The word “expectations” means different things for different people.
For Boston Celtics fans, it means Banner 18. The 64-win Celtics steamrolled through the regular season, but none of that matters anymore. A championship was always the expectation for this group, and their historic run through 82 games doesn’t change that.
But for the Celtics themselves, that’s not what it means.
For them, it means not letting arrogance get in the way of a chance at a ring. Expectations are the antithesis of everything Boston wants to accomplish this postseason.
“The most important thing heading into a situation is having no expectations,” Joe Mazzulla said. “It’s not supposed to go a certain way. If you study teams that have even been fortunate enough—if we’re fortunate enough to even get to a Finals, if not win it—the road there is always forgotten by the result of winning. And so, it looks different every single year.
“There are teams that have had multiple Game 7s. There’s a team that’s only lost one game. There’s a team that’s had to come [back] from down 3-2. Had to go home for Game 7. It just doesn’t matter.”
Expectations lead to a Trae Young-led Atlanta Hawks squad winning two first-round games against a two-seeded Celtics eager to get back to the NBA Finals.
Expectations lead to Caleb Martin and the Miami Heat putting the Celtics in a 3-0 hole to start the conference finals.
Expectations lead to an OG Anunoby miracle three-point basket spearheading a Toronto Raptors series comeback, forcing Boston into a seven-game series.
Expectations lead to the Milwaukee Bucks drowning the Kyrie Irving-led Celtics in Round 2 after a red-hot 5-0 start to the postseason.
Expectations lead to failure.
This year’s Celtics team has taken a different approach. Rather than looking ahead and penciling in an anticipated result, they live in the present.
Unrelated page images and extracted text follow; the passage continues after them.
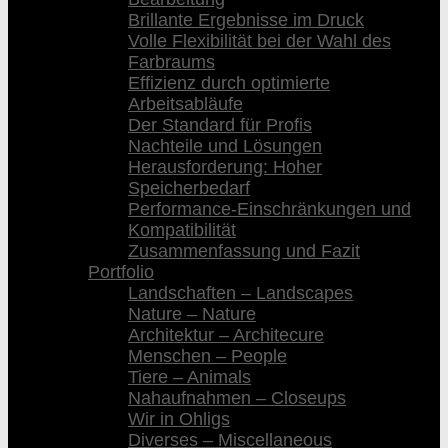
Brillante Ergebnisse im Druck
Volle Flexibilität bei der Wahl des
Farbraums
Effizienz durch optimierte
Arbeitsabläufe
Der Standard für Profis
Nachteile und Lösungen
Herausforderung: Hoher
Speicherbedarf
Performance-Einschränkungen und
Kompatibilität
Zusammenfassung und Fazit
Portfolio
Landschaften – Landscapes
Nature – Nature
Architektur – Architecure
Menschen – People
Tiere – Animals
Nahaufnahmen – Closeups
Wir in Ohligs
Diverses – Miscellaneous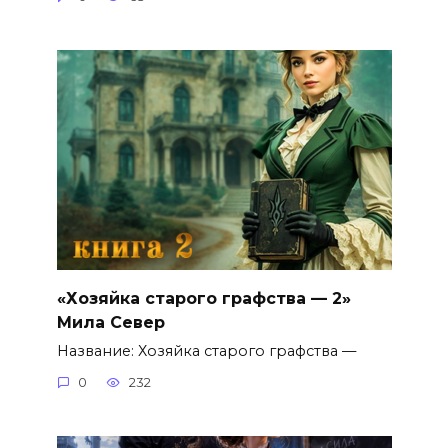
«Хозяйка старого графства — 2»
Мила Север
Название: Хозяйка старого графства —
0
232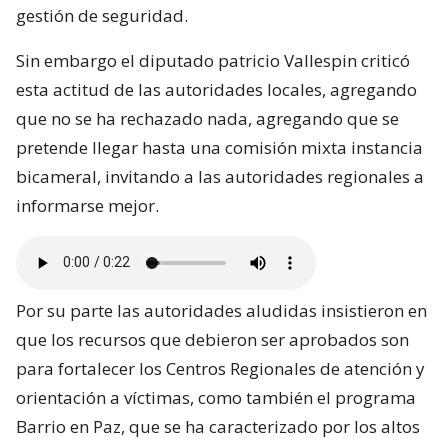
gestión de seguridad.
Sin embargo el diputado patricio Vallespin criticó
esta actitud de las autoridades locales, agregando
que no se ha rechazado nada, agregando que se
pretende llegar hasta una comisión mixta instancia
bicameral, invitando a las autoridades regionales a
informarse mejor.
Por su parte las autoridades aludidas insistieron en
que los recursos que debieron ser aprobados son
para fortalecer los Centros Regionales de atención y
orientación a víctimas, como también el programa
Barrio en Paz, que se ha caracterizado por los altos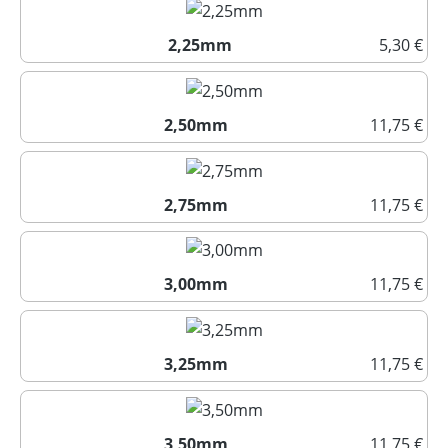
2,25mm
5,30 €
2,25mm
2,50mm
11,75 €
2,50mm
2,75mm
11,75 €
2,75mm
3,00mm
11,75 €
3,00mm
3,25mm
11,75 €
3,25mm
3,50mm
11,75 €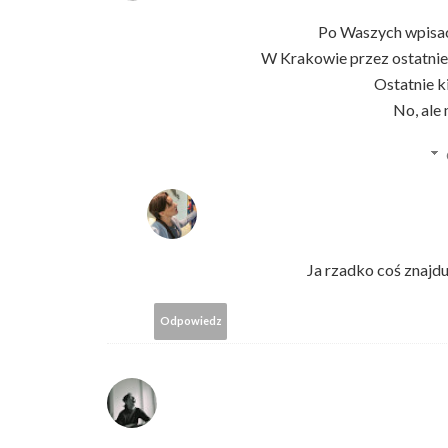
Po Waszych wpisach
W Krakowie przez ostatnie 
Ostatnie k
No, ale
Ja rzadko coś znajdu
Odpowiedz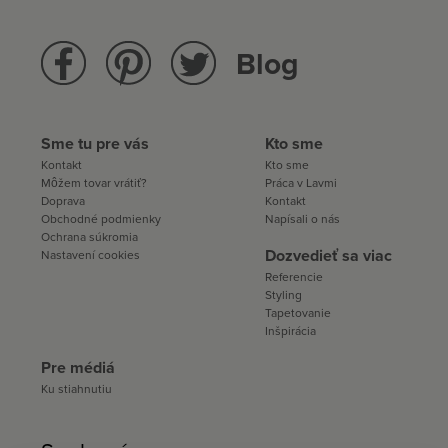
Blog
Sme tu pre vás
Kto sme
Kontakt
Kto sme
Môžem tovar vrátiť?
Práca v Lavmi
Doprava
Kontakt
Obchodné podmienky
Napísali o nás
Ochrana súkromia
Dozvedieť sa viac
Nastavení cookies
Referencie
Styling
Tapetovanie
Inšpirácia
Pre médiá
Ku stiahnutiu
Each game brings its own challenges for them to conquer, but once the contest is over, they move on.
Win or lose, the previous game moves into the past, and the next one—and only the next one—enters their vision.
Ahead of their playoff run, the Celtics have been studying the 2008 championship team.
“We looked at the ‘08 team, we looked at the 2010 Lakers that won the championship, and just how every path is different,” said Jayson Tatum. “The ‘08 team went to two Game 7s in the first and second round. So just getting us prepared. It’s not always going to go maybe how we expected or wanted it to go. But we gotta be ready for it.”
The 2008 Celtics didn’t win a road game in the first two series they played. Yet they still managed to pull out victories by taking care of business at home.
For the past few seasons, Boston hasn’t taken advantage of their home-court advantage. This regular season, they changed their perspective in that regard. They only lost four games at TD Garden all year.
To fans, Mazzulla casting off the idea of expectations may come off as the acceptance of losing. The willingness to acknowledge losing as a possibility doesn’t resonate with Boston fans, who only expect the best. But it is possible. And ignoring it is ignorant.
The Celtics can’t afford ignorance.
The only expectation they accept is that they cannot have any.
“I know those things will be utilized to create narratives, but at the end of the day, there are no expectations heading in,” Mazzulla said. “It takes what it takes. However long it takes, that’s what we have to be able to go through. And we just have to have that expectation, is that it takes what it takes.”